3.3. – Quanto al terzo motivo di doglianza, relativo ai reati di falso di cui ai capi 5), 7), 9), che il Gup ha ritenuto insussistenti, devono essere richiamate le considerazioni già svolte sub 3.1. L’autorizzazione paesaggistica oggetto dei contestati falsi è, infatti, assimilabile al permesso di costruire ai fini dell’esclusione di una sua riconducibilità alla categoria degli atti fidefacenti fino a querela di falso. Ne deriva che, non potendo trovare applicazione la circostanza aggravante ad effetto speciale di cui all’art. 476, secondo comma, richiamato dal successivo art. 479 cod. pen., e trovando, perciò, applicazione l’ordinario termine prescrizionale complessivo di sette anni e sei mesi, i reati – il più recente dei quali è contestato come commesso il 7 ottobre 2009 – risultano prescritti alla data odierna. Deve rilevarsi, in ogni caso, che la motivazione nella sentenza risulta pienamente sufficiente e logicamente coerente laddove evidenzia che non emergono sufficienti elementi per sostenere l’accusa in giudizio in relazione a tali reati, perché le autorizzazioni paesaggistiche in questione, lungi da arrecare la falsa attestazione della natura non “boscata” dei terreni, semplicemente operavano una valutazione tecnica complessiva – cui non si attagliano le categoria della verità o della falsità – secondo cui gli interventi di realizzazione dei distributori non modificavano sostanzialmente l’aspetto paesaggistico e ambientale. Né ostano a tale conclusione le conversazioni richiamate dal pubblico ministero alle pagg. 28-29 del ricorso, perché le stesse si riferiscono alla natura dei terreni e non alla portata e al contenuto degli atti autorizzatori. Ne deriva l’infondatezza anche di tale censura.
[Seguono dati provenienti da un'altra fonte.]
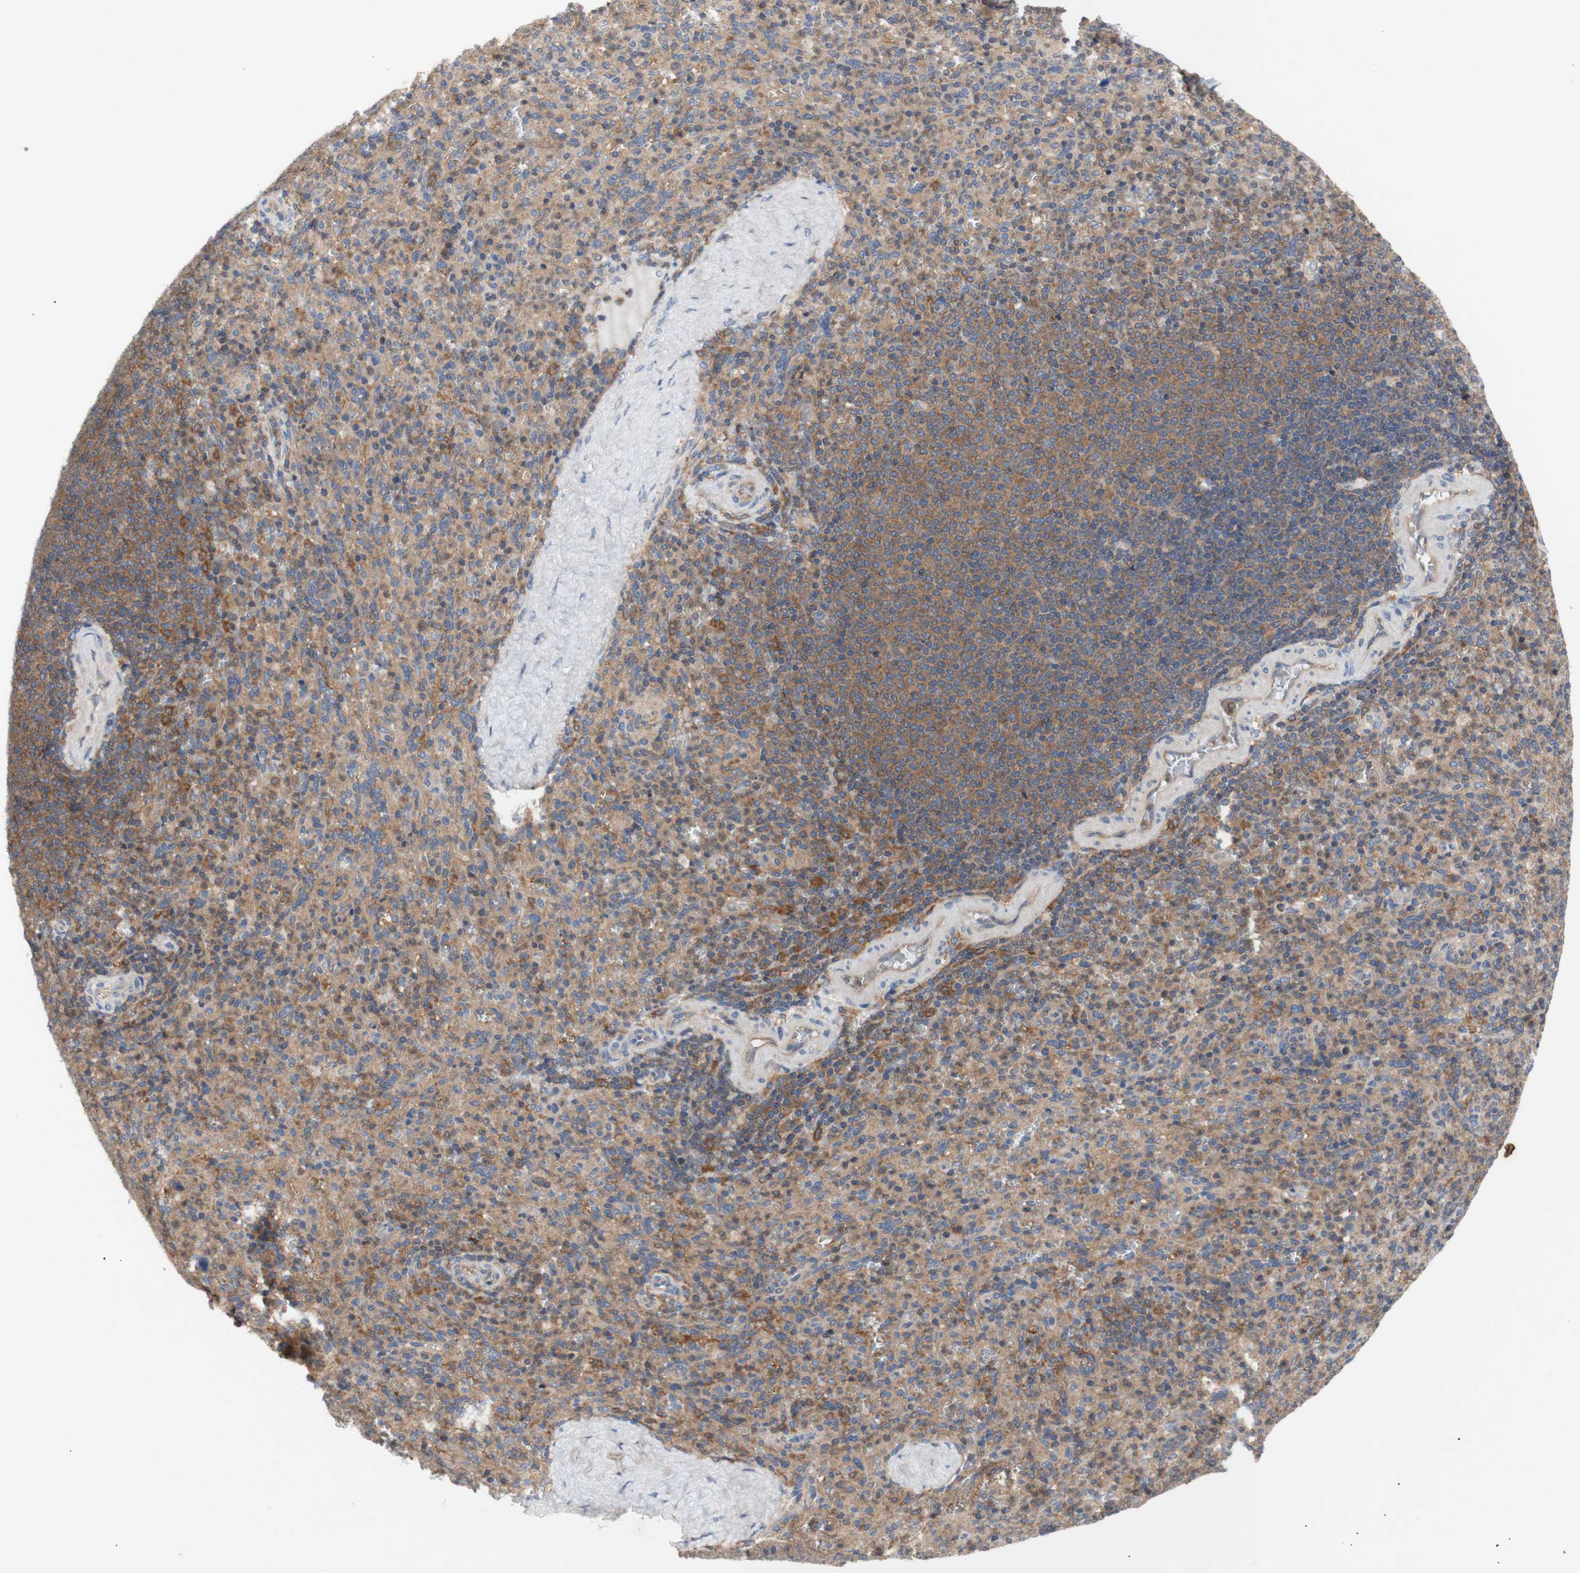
{"staining": {"intensity": "moderate", "quantity": "<25%", "location": "cytoplasmic/membranous"}, "tissue": "spleen", "cell_type": "Cells in red pulp", "image_type": "normal", "snomed": [{"axis": "morphology", "description": "Normal tissue, NOS"}, {"axis": "topography", "description": "Spleen"}], "caption": "Immunohistochemical staining of unremarkable spleen demonstrates <25% levels of moderate cytoplasmic/membranous protein staining in approximately <25% of cells in red pulp.", "gene": "IKBKG", "patient": {"sex": "male", "age": 36}}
4. – In conclusione, la sentenza impugnata deve essere annullata senza rinvio, limitatamente ai reati di cui ai capi 1, 2, 3, con trasmissione degli atti al Tribunale di Siena. Il ricorso del pubblico ministero deve essere nel resto rigettato.

P.Q.M.
Annulla senza rinvio la sentenza impugnata, limitatamente ai reati di cui ai capi 1, 2, 3, con trasmissione degli atti al Tribunale di Siena. Rigetta nel resto il ricorso del pubblico ministero.
Così deciso in Roma, il 19 aprile 2018.